If the promotion logic is wrong how would persistence have helped? Say the prima...

seiji · on Oct 28, 2014

In the case described, there is no promotion logic.

The replicas will try to reconnect to their original master forever unless something else (like Sentinel) redirects them in an actual failover/promotion setup.

So, the master had data, it died, it restart with no data, then the replicas immediately reconnect. If the master had persistence enabled, it would have reloaded the old dataset on startup and the replicas would have re-downloaded everything—since they are replicas of the master, they will always prefer the master data over their own, even if the master is empty.

If you were in a strange case where the disk failed and you replaced it with an empty disk (is that what you mean by "fresh disk?") then it's the same as starting an empty dataset.
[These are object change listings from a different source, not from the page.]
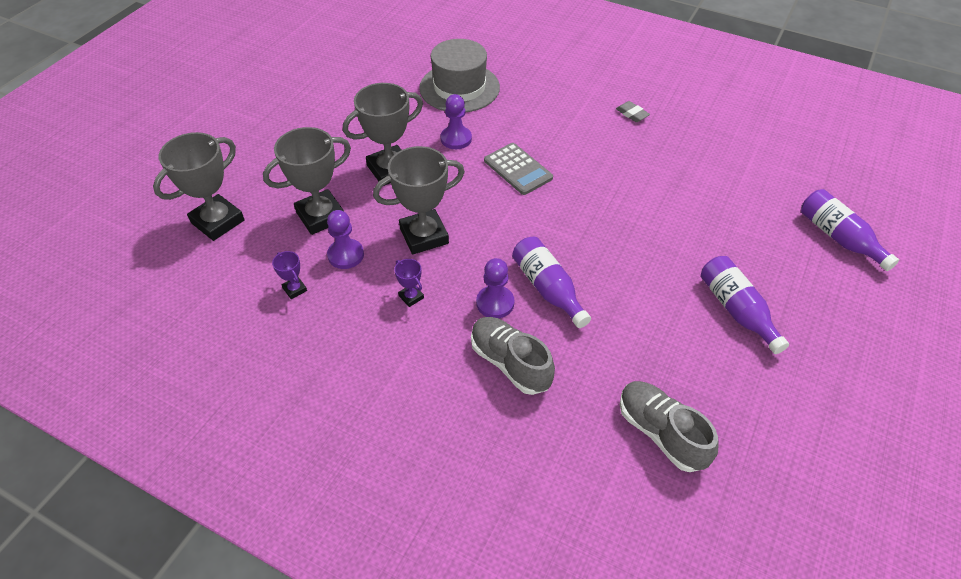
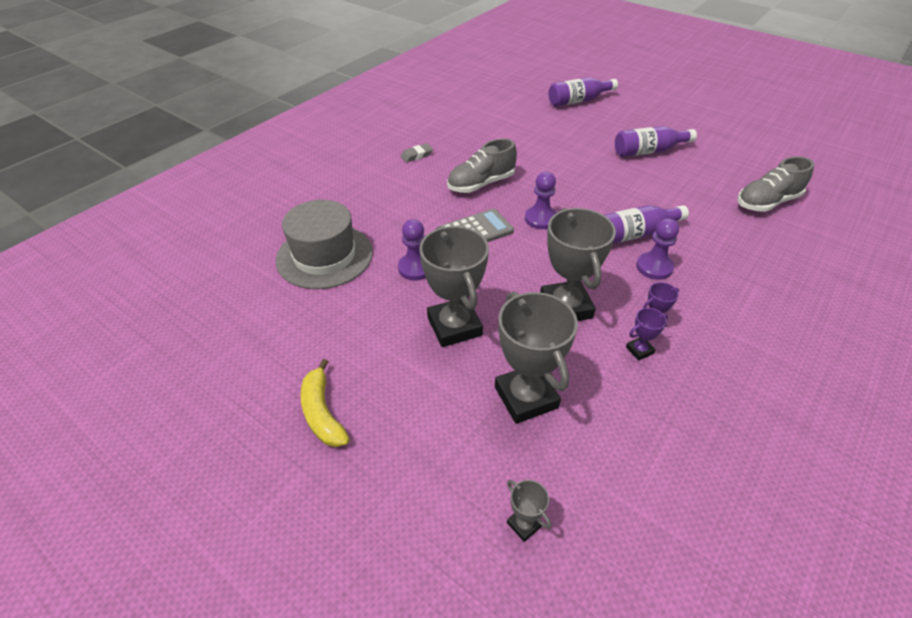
camera: 80 degrees left, 5 degrees down
grey trophy [153,132,245,241] -> grey trophy [507,480,551,542], size x0.44
purple trophy [272,251,307,299] -> purple trophy moved to [626,308,668,361]
purple pawn [327,210,364,269] -> purple pawn moved to [525,172,556,229]
grey shoe [471,317,555,395] -> grey shoe moved to [447,139,517,193]
none -> yellow banana [300,359,350,447]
Not entirely relevant since the server would be intentionally started empty after a maintenance action instead of just restarting the already-populated process that restarts as empty because there's no saved dataset to load on startup.
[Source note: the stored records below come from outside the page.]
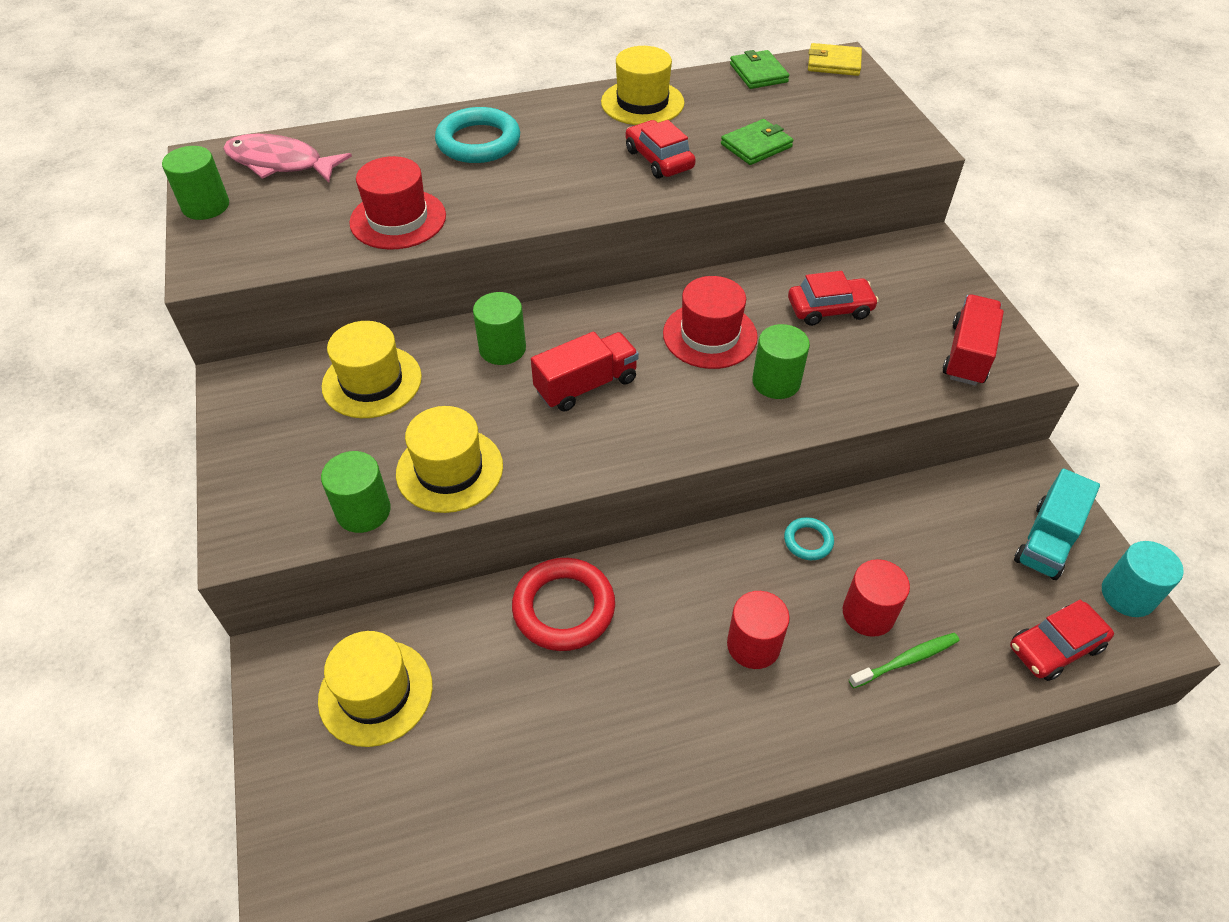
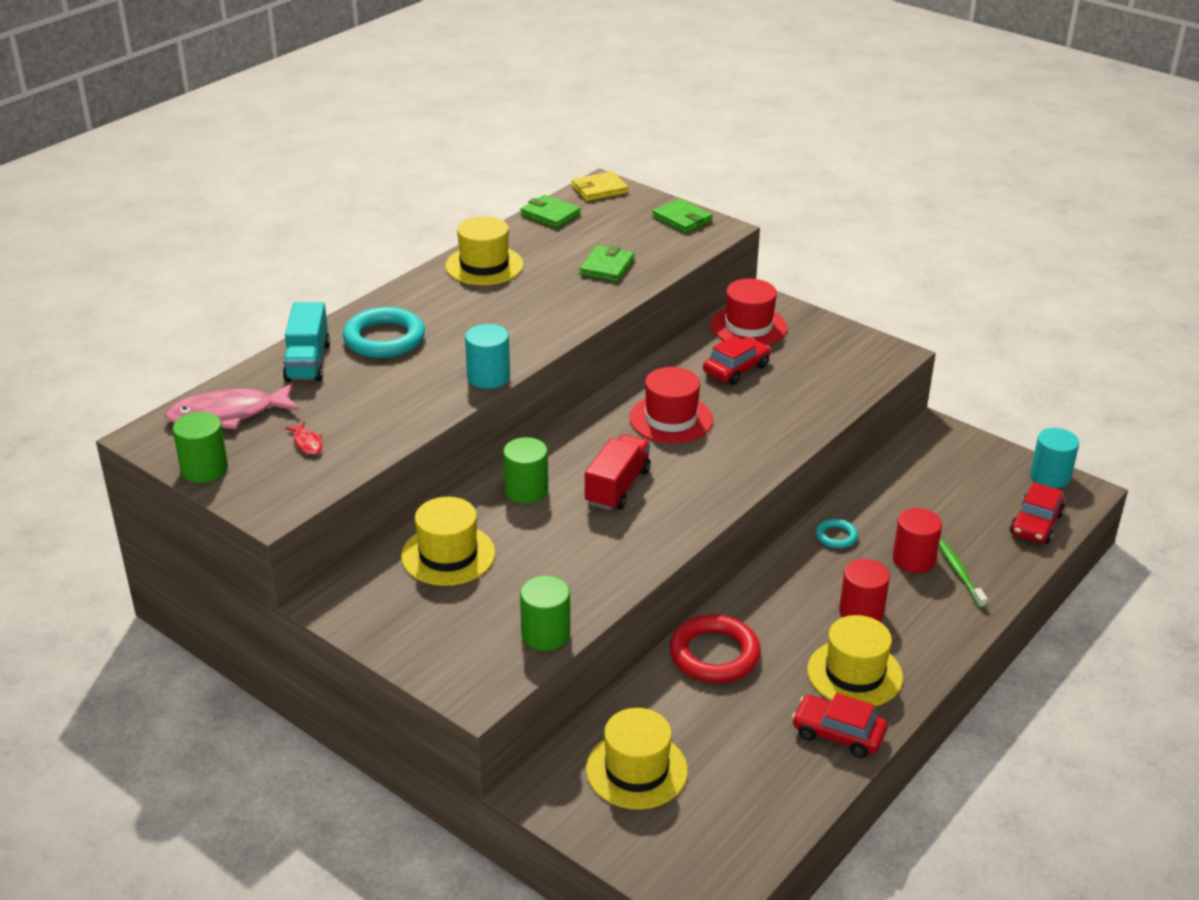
camera: 35 degrees left, 15 degrees down
red hat [349,156,446,250] -> red hat moved to [711,278,787,345]
yellow hat [396,406,503,513] -> yellow hat moved to [807,615,903,706]
red car [625,120,696,179] -> red car moved to [792,693,888,758]
green cylinder [752,324,810,399] -> none
green toothbrush [849,633,960,688] -> green toothbrush turned 45 degrees counterclockwise [939,540,988,608]
red truck [943,294,1004,386] -> none
turquoise truck [1014,468,1100,580] -> turquoise truck moved to [283,302,330,382]
none -> red fish [285,422,322,455]
none -> turquoise cylinder [465,324,510,389]
none -> green wallet [652,199,713,233]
The "all replicas resync an empty dataset" is a logical consequence of the configuration they enabled, but one without obvious repercussions without either directly experiencing it or a longer multi-chain thought experiment. (but, fixes for such things are already on the way—soon!)

antirez · on Oct 29, 2014

Just to add some more info:

Funny enough what triggers this problem when you have master persistence turned down is, the lack of failover, if the reboot happens fast enough, in case you are using Sentinel, for it to failover to a replica. So no failure was sensed at all, just the master magically wiped its data set.

So from the point of view of distributed systems, if you want to analyze the sum of Redis replicated nodes + Sentinel, the problem is that the system is not designed to cope with nodes losing state on restarts.

However it is possible to improve it, and I'm doing it, but before diskless replication it was IMHO pretty useless to have support for persistence-less operations in conjunction with replication, since the slaves to synchronize required anyway the master to save an RDB file on disk.